Look at each line of the listing. Copy those that hold the string "darunter".

[[ Record set, beginning ]]

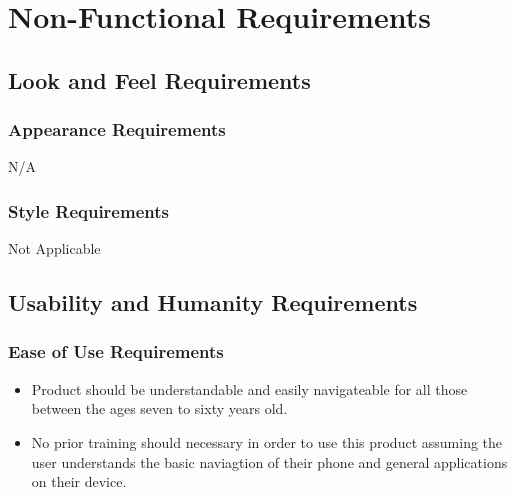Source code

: \documentclass[]{article}
\begin{document}

\section{Non-Functional Requirements}
\label{sec:non-functional_requirements}
\subsection{Look and Feel Requirements}
\label{sub:look_and_feel_requirements}

\subsubsection{Appearance Requirements}
\label{ssub:appearance_requirements}
\begin{itemize}
	N/A
\end{itemize}

\subsubsection{Style Requirements}
\label{ssub:style_requirements}
	 Not Applicable


\subsection{Usability and Humanity Requirements}
\label{sub:usability_and_humanity_requirements}

\subsubsection{Ease of Use Requirements}
\label{ssub:ease_of_use_requirements}
\begin{itemize}
	\item Product should be understandable and easily navigateable for all those between the ages seven to sixty years old.
	\item No prior training should necessary in order to use this product assuming the user understands the basic naviagtion of their phone and general applications on their device.
\end{itemize}
\end{document}

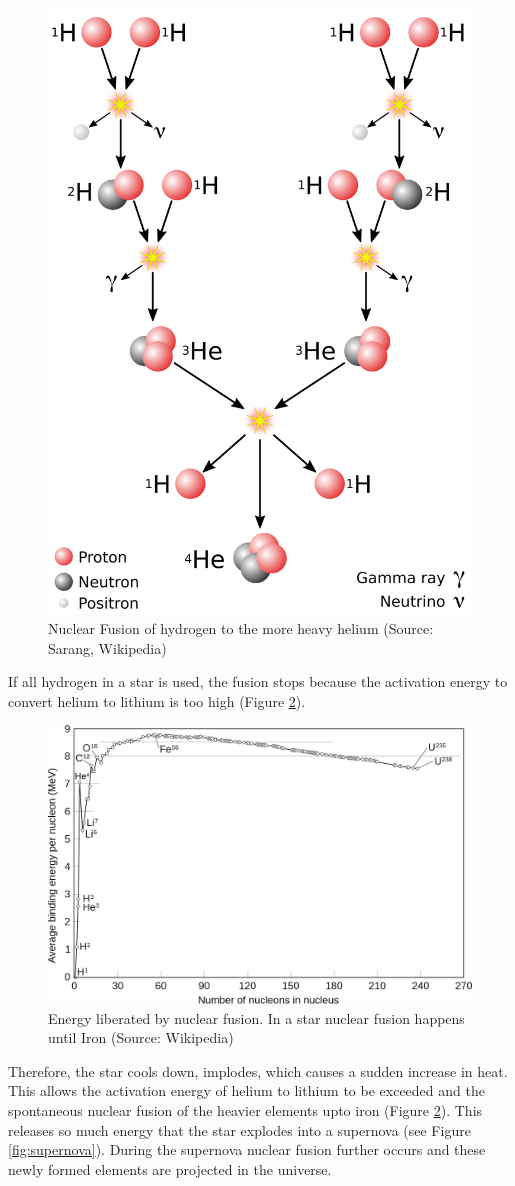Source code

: \documentclass[
  11pt,
]{book}
\begin{document}
\begin{figure}

{\centering \includegraphics[width=0.5\linewidth]{./figs/fusion} 

}

\caption{Nuclear Fusion of hydrogen to the more heavy helium (Source: Sarang, Wikipedia)}\label{fig:nuclearFusion}
\end{figure}

If all hydrogen in a star is used, the fusion stops because the activation energy to convert helium to lithium is too high (Figure \ref{fig:fusionEnergy}).

\begin{figure}

{\centering \includegraphics[width=0.5\linewidth]{./figs/fusionEnergy} 

}

\caption{Energy liberated by nuclear fusion. In a star nuclear fusion happens until Iron (Source: Wikipedia)}\label{fig:fusionEnergy}
\end{figure}

Therefore, the star cools down, implodes, which causes a sudden increase in heat. This allows the activation energy of helium to lithium to be exceeded and the spontaneous nuclear fusion of the heavier elements upto iron (Figure \ref{fig:fusionEnergy}). This releases so much energy that the star explodes into a supernova (see Figure \ref{fig:supernova}). During the supernova nuclear fusion further occurs and these newly formed elements are projected in the universe.
\end{document}
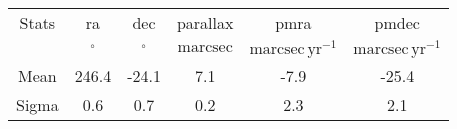 \begin{table}
\begin{tabular}{cccccc}
Stats & ra & dec & parallax & pmra & pmdec \\
 & $\mathrm{{}^{\circ}}$ & $\mathrm{{}^{\circ}}$ & $\mathrm{marcsec}$ & $\mathrm{marcsec\,yr^{-1}}$ & $\mathrm{marcsec\,yr^{-1}}$ \\
Mean & 246.4 & -24.1 & 7.1 & -7.9 & -25.4 \\
Sigma & 0.6 & 0.7 & 0.2 & 2.3 & 2.1 \\
\end{tabular}
\end{table}
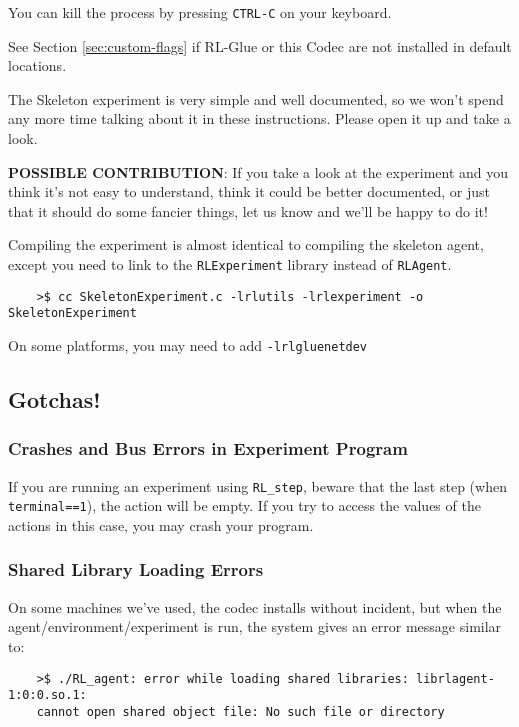 \documentclass[11pt]{article}
\begin{document}
You can kill the process by pressing \texttt{CTRL-C} on your keyboard.

See Section \ref{sec:custom-flags} if RL-Glue or this Codec are not installed in default locations.

The Skeleton experiment is very simple and well documented, so we won't spend any more time talking about it in these instructions.
Please open it up and take a look.

\textbf{POSSIBLE CONTRIBUTION}: If you take a look at the experiment and you think it's not easy to understand, think it could be better documented, 
or just that it should do some fancier things, let us know and we'll be happy to do it!

Compiling the experiment is almost identical to compiling the skeleton agent, except you need to link to the \texttt{RLExperiment} library instead of \texttt{RLAgent}.
\begin{verbatim}
	>$ cc SkeletonExperiment.c -lrlutils -lrlexperiment -o SkeletonExperiment
\end{verbatim}

On some platforms, you may need to add \texttt{-lrlgluenetdev}

\subsection{Gotchas!}
\subsubsection{Crashes and Bus Errors in Experiment Program}
If you are running an experiment using \texttt{RL\_step}, beware that the last step (when \texttt{terminal==1}), the action will be empty.  If you try to access the values of the actions in this 
case, you may crash your program.

\subsubsection{Shared Library Loading Errors}
\label{sec:gotchas-shared-libs}
On some machines we've used, the codec installs without incident, but when the agent/environment/experiment is run, the system gives an error message similar to:
\begin{verbatim}
	>$ ./RL_agent: error while loading shared libraries: librlagent-1:0:0.so.1:
	cannot open shared object file: No such file or directory
\end{verbatim}
\end{document}
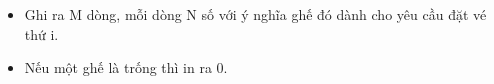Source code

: \begin{itemize}
	\item     Ghi ra M dòng, mỗi dòng N số với ý nghĩa ghế đó dành cho yêu cầu đặt vé thứ i.   
	\item     Nếu một ghế là trống thì in ra 0.   
\end{itemize}
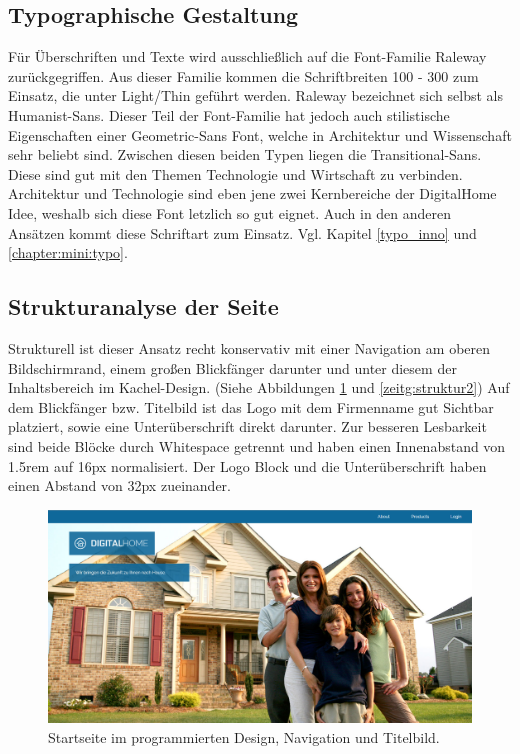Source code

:\subsection{Typographische Gestaltung}
\label{typo_zeit}
Für Überschriften und Texte wird ausschließlich auf die Font-Familie Raleway zurückgegriffen. Aus dieser Familie kommen die Schriftbreiten 100 - 300 zum Einsatz, die unter Light/Thin geführt werden. Raleway bezeichnet sich selbst als Humanist-Sans. Dieser Teil der Font-Familie hat jedoch auch stilistische Eigenschaften einer Geometric-Sans Font, welche in Architektur und Wissenschaft sehr beliebt sind. Zwischen diesen beiden Typen liegen die Transitional-Sans. Diese sind gut mit den Themen Technologie und Wirtschaft zu verbinden. Architektur und Technologie sind eben jene zwei Kernbereiche der DigitalHome Idee, weshalb sich diese Font letzlich so gut eignet.
Auch in den anderen Ansätzen kommt diese Schriftart zum Einsatz. Vgl. Kapitel \ref{typo_inno} und \ref{chapter:mini:typo}.

\subsection{Strukturanalyse der Seite}\label{zeitg:struktur}
Strukturell ist dieser Ansatz recht konservativ mit einer Navigation am oberen Bildschirmrand, einem großen Blickfänger darunter und unter diesem der Inhaltsbereich im Kachel-Design. (Siehe Abbildungen \ref{zeitg:struktur1} und \ref{zeitg:struktur2})
Auf dem Blickfänger bzw. Titelbild ist das Logo mit dem Firmenname gut Sichtbar platziert, sowie eine Unterüberschrift direkt darunter. Zur besseren Lesbarkeit sind beide Blöcke durch Whitespace getrennt und haben einen Innenabstand von 1.5rem auf 16px normalisiert. Der Logo Block und die Unterüberschrift haben einen Abstand von 32px zueinander.

\begin{figure} [hp]
	\includegraphics[width=\textwidth]{./img/zeitg_struktur1.png}
	\caption{Startseite im programmierten Design, Navigation und Titelbild.}
	\label{zeitg:struktur1}
\end{figure}

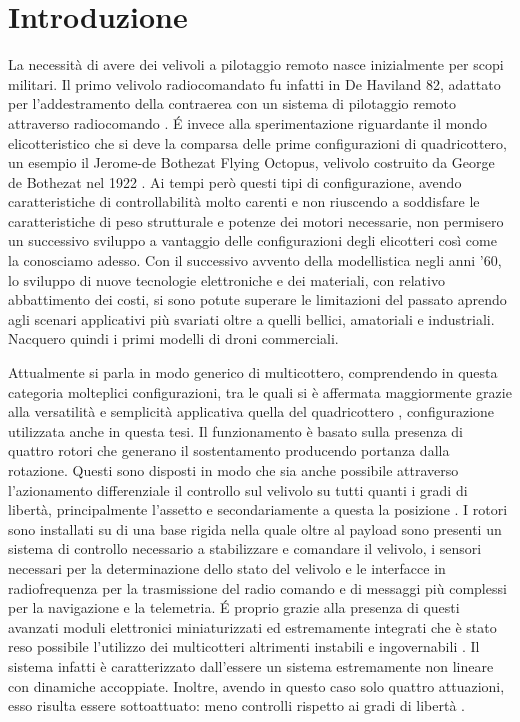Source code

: \chapter{Introduzione}
La necessità di avere dei velivoli a pilotaggio remoto nasce inizialmente per scopi militari. Il primo velivolo radiocomandato fu infatti in De Haviland 82, adattato per l'addestramento della contraerea con un sistema di pilotaggio remoto attraverso radiocomando \cite{histoDrone}. \'E invece alla sperimentazione riguardante il mondo elicotteristico che si deve la comparsa delle prime configurazioni di quadricottero, un esempio il Jerome-de Bothezat Flying Octopus, velivolo costruito da George de Bothezat nel 1922 \cite{Young}. Ai tempi però questi tipi di configurazione, avendo caratteristiche di controllabilità molto carenti e non riuscendo a soddisfare le caratteristiche di peso strutturale e potenze dei motori necessarie, non permisero un successivo sviluppo a vantaggio delle configurazioni degli elicotteri così come la conosciamo adesso. Con il successivo avvento della modellistica negli anni '60, lo sviluppo di nuove tecnologie elettroniche e dei materiali, con relativo abbattimento dei costi, si sono potute superare le limitazioni del passato aprendo agli scenari applicativi più svariati oltre a quelli bellici, amatoriali e industriali. Nacquero quindi i primi modelli di droni commerciali.

Attualmente si parla in modo generico di multicottero, comprendendo in questa categoria molteplici configurazioni, tra le quali si è affermata maggiormente grazie alla versatilità e semplicità applicativa quella del quadricottero \cite{multi2015}, configurazione utilizzata anche in questa tesi. Il funzionamento è basato sulla presenza di quattro rotori che generano il sostentamento producendo portanza dalla rotazione. Questi sono disposti in modo che sia anche possibile attraverso l'azionamento differenziale il controllo sul velivolo su tutti quanti i gradi di libertà, principalmente l'assetto e secondariamente a questa la posizione \cite{multi2015}. I rotori sono installati su di una base rigida nella quale oltre al payload sono presenti un sistema di controllo necessario a stabilizzare e comandare il velivolo, i sensori necessari per la determinazione dello stato del velivolo e le interfacce in radiofrequenza per la trasmissione del radio comando e di messaggi più complessi per la navigazione e la telemetria. \'E proprio grazie alla presenza di questi avanzati moduli elettronici miniaturizzati ed estremamente integrati che è stato reso possibile l'utilizzo dei multicotteri altrimenti instabili e ingovernabili \cite{multi2015}. Il sistema infatti è caratterizzato dall'essere un sistema estremamente non lineare con dinamiche accoppiate. Inoltre, avendo in questo caso solo quattro attuazioni, esso risulta essere sottoattuato: meno controlli rispetto ai gradi di libertà \cite{nonlinear2008}.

[[ Record set, end ]]

Exercise output:
Strukturell ist dieser Ansatz recht konservativ mit einer Navigation am oberen Bildschirmrand, einem großen Blickfänger darunter und unter diesem der Inhaltsbereich im Kachel-Design. (Siehe Abbildungen \ref{zeitg:struktur1} und \ref{zeitg:struktur2})
Auf dem Blickfänger bzw. Titelbild ist das Logo mit dem Firmenname gut Sichtbar platziert, sowie eine Unterüberschrift direkt darunter. Zur besseren Lesbarkeit sind beide Blöcke durch Whitespace getrennt und haben einen Innenabstand von 1.5rem auf 16px normalisiert. Der Logo Block und die Unterüberschrift haben einen Abstand von 32px zueinander.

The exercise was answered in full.